Но не от банальной жестокости или цинизма эта песня - скорее от отчаяния верующего
человека, впавшего в грех и утратившего уверенность в своем спасении. Вильсоновский
Вальсингам глубоко религиозен. Священник ему после матери - “дороже всех на свете”;
сам же священник в другом месте называет себя “хранителем детства” Вальсингама.
На пиру встретились не малознакомые люди, как у Пушкина, а те, кто жил в одной
общине (Altdate Church), связан фактически отношениями духовного отцовства или
наставничества, которые в протестантизме есть так же, как и в православии.
Что же приводит этого сурового и волевого человека к отчаянию? У Вильсона
Вальсингам, потерявший на чуме любимую жену, влюблен в блудницу Мери - и это жестоко
угнетает его. В пушкинской версии этот мотив выведен за скобки и ощутим лишь косвенно.
==================================================
ЗАДАНИЯ:
(A) Изложите фрагмент о Вальсингаме в двух предложениях.
(B) Определите, соответствуют ли фрагменту о Вальсингаме следующие утверждения, и подкрепите каждый ответ (да или нет) точной цитатой. (i) У Пушкина на пиру встретились малознакомые люди. (ii) Отношения духовного отцовства, согласно фрагменту, существуют только в православии. (iii) В пушкинской версии мотив любви к Мери показан открыто.
(C) Перечислите все собственные имена людей и персонажей, встречающиеся во фрагменте о Вальсингаме, в именительном падеже.
Эти данные взяты из другого источника.

ДАННЫЕ:
==================================================
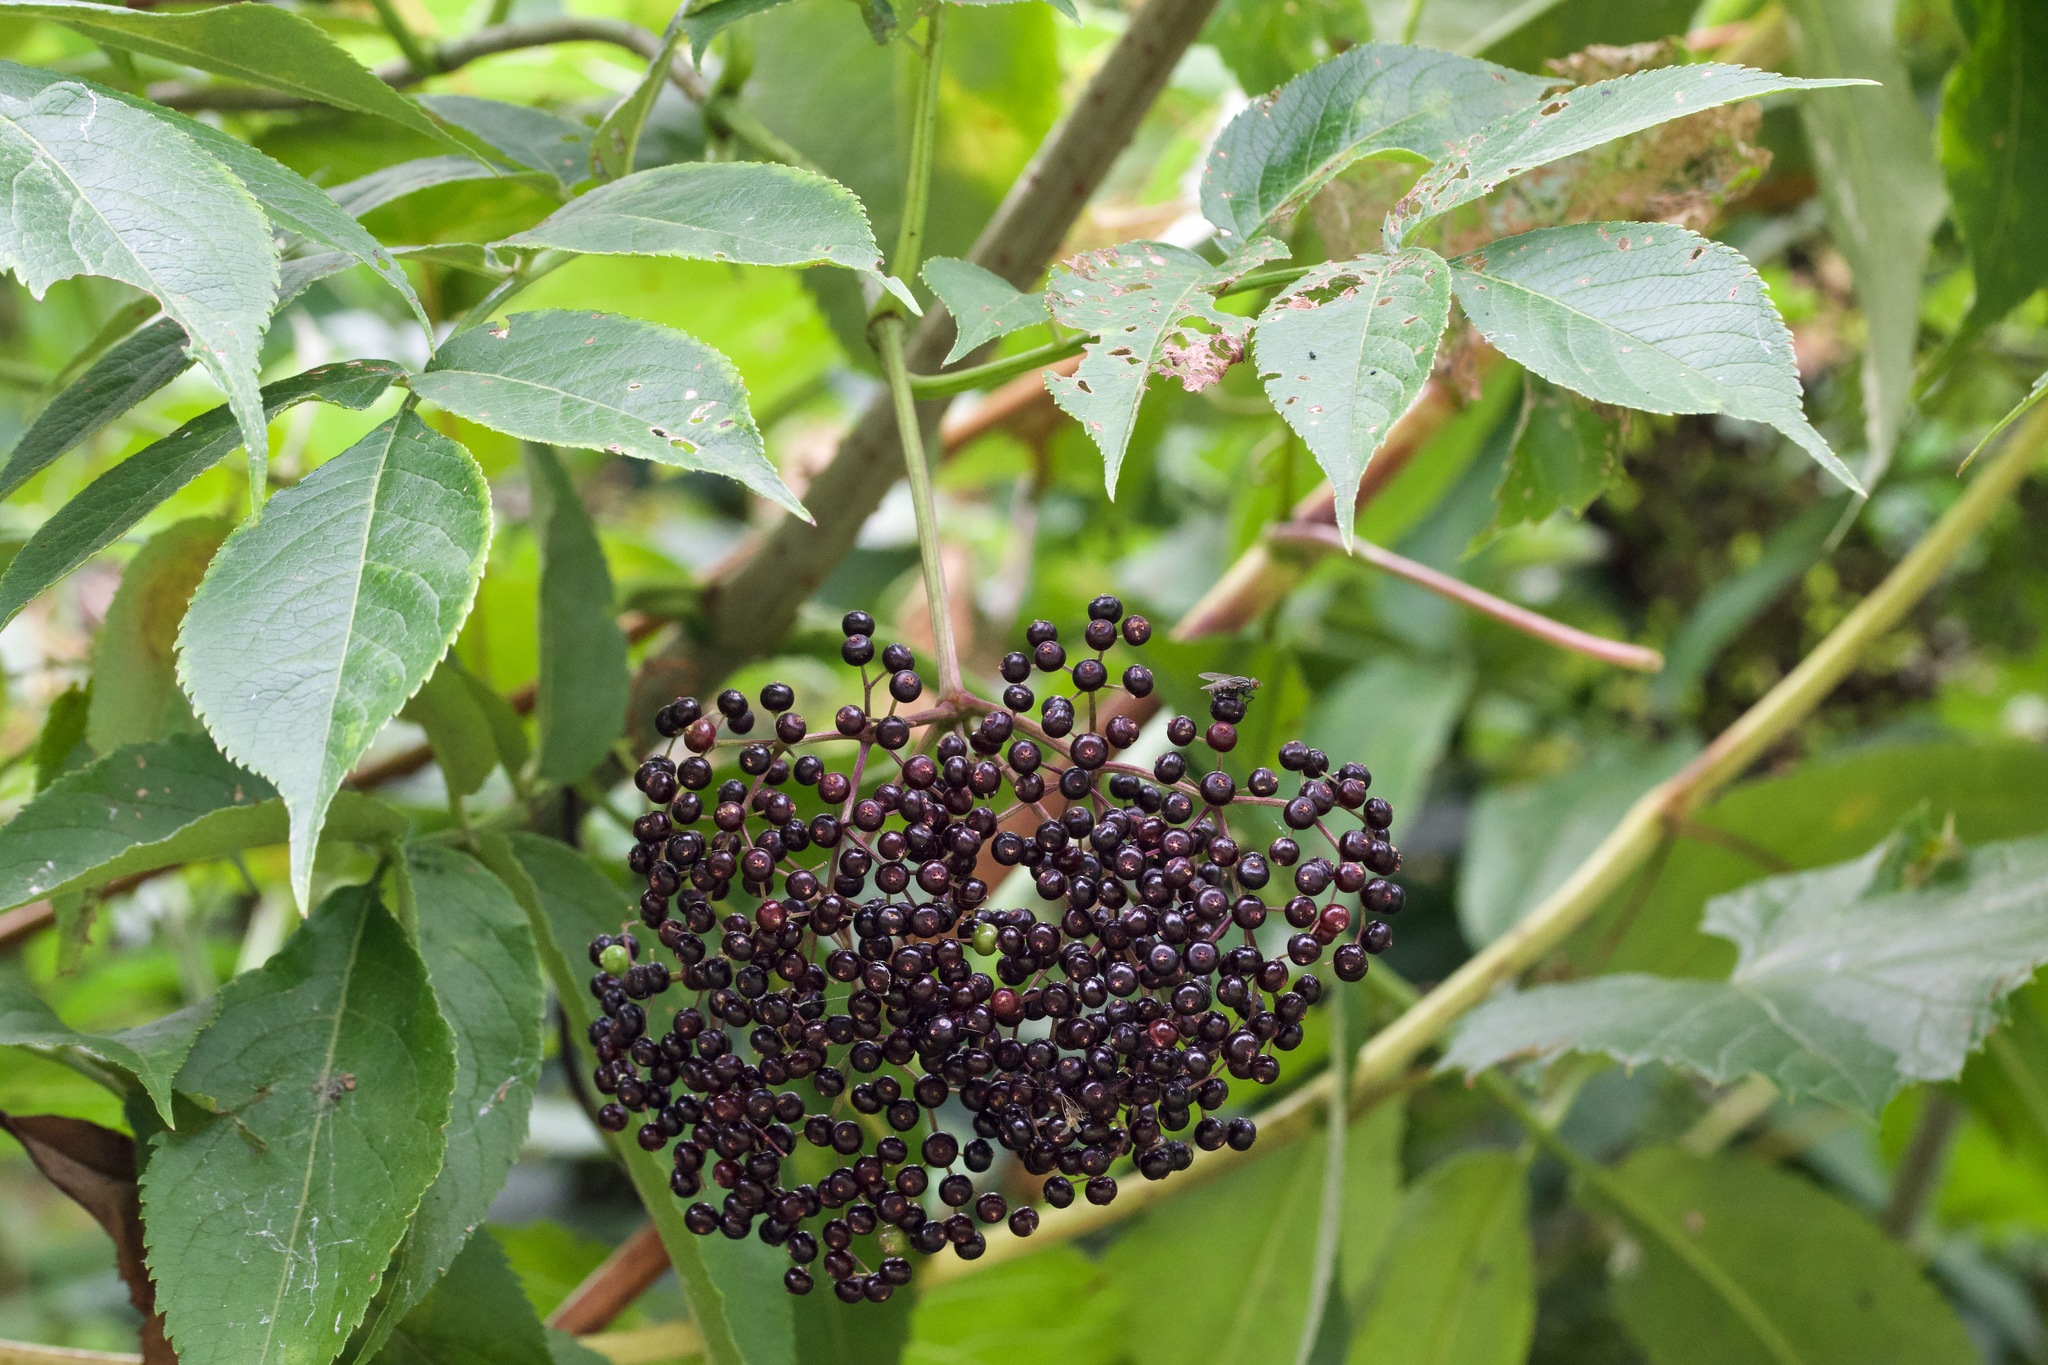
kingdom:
==================================================
ОТВЕТЫ К УПРАЖНЕНИЮ:
(A) У Вильсона Вальсингам глубоко религиозен, и его песня рождена не жестокостью или цинизмом, а отчаянием верующего человека, впавшего в грех и утратившего уверенность в своем спасении; на пиру у Вильсона собрались не малознакомые люди, а члены одной общины, связанные отношениями духовного отцовства или наставничества. К отчаянию его приводит то, что, потеряв на чуме любимую жену, он влюблен в блудницу Мери, тогда как в пушкинской версии этот мотив выведен за скобки и ощутим лишь косвенно.

(B)
(i) Да: «На пиру встретились не малознакомые люди, как у Пушкина».
(ii) Нет: «которые в протестантизме есть так же, как и в православии».
(iii) Нет: «В пушкинской версии этот мотив выведен за скобки и ощутим лишь косвенно».

(C) Вильсон, Вальсингам, Пушкин, Мери